White House Press Secretary Sean Spicer says the U.S. is condemning the “reprehensible” attack on the St. Petersburg subway that killed 10 people and injured about 40.
Spicer said: “Our thoughts and prayers are with the injured and with the Russian people,” after a bomb blast tore through a subway train in Russia’s second-largest city Monday.
Spicer says the U.S. is prepared to offer assistance to Russia.
He said, “Attacks like these on ordinary citizens just going about their lives remind us that the world must work as one to prevent violence in all forms.”
Trump earlier denounced the attack as “absolutely a terrible thing.”
There has been no immediate claim of responsibility for the attack.
The bombing of the subway train has drawn wide condemnation from Moscow’s friends and foes.
Iran’s Foreign Ministry Spokesman Bahram Ghasemi said killing innocent people “is the most humiliating act for achieving political goals.”
Lebanon’s militant Hezbollah group, which is backing Syrian President Bashar Assad’s forces along with Russia, says the incident was the type of “terrorism” Russia was fighting in Syria.
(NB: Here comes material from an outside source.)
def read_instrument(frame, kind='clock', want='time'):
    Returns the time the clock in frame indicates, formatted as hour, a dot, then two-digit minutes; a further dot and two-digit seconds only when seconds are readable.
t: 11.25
U.N. Secretary-General Antonio Guterres said those responsible for the bombing must be held accountable.
EU foreign policy chief Federica Mogherini sent a condolence message to Russian Foreign Minister Sergei Lavrov, saying she and her colleagues were following the news from St. Petersburg “with a lot of apprehension.”
French Foreign Minister Jean-Marc Ayrault says nation would “stand by all those who suffer.”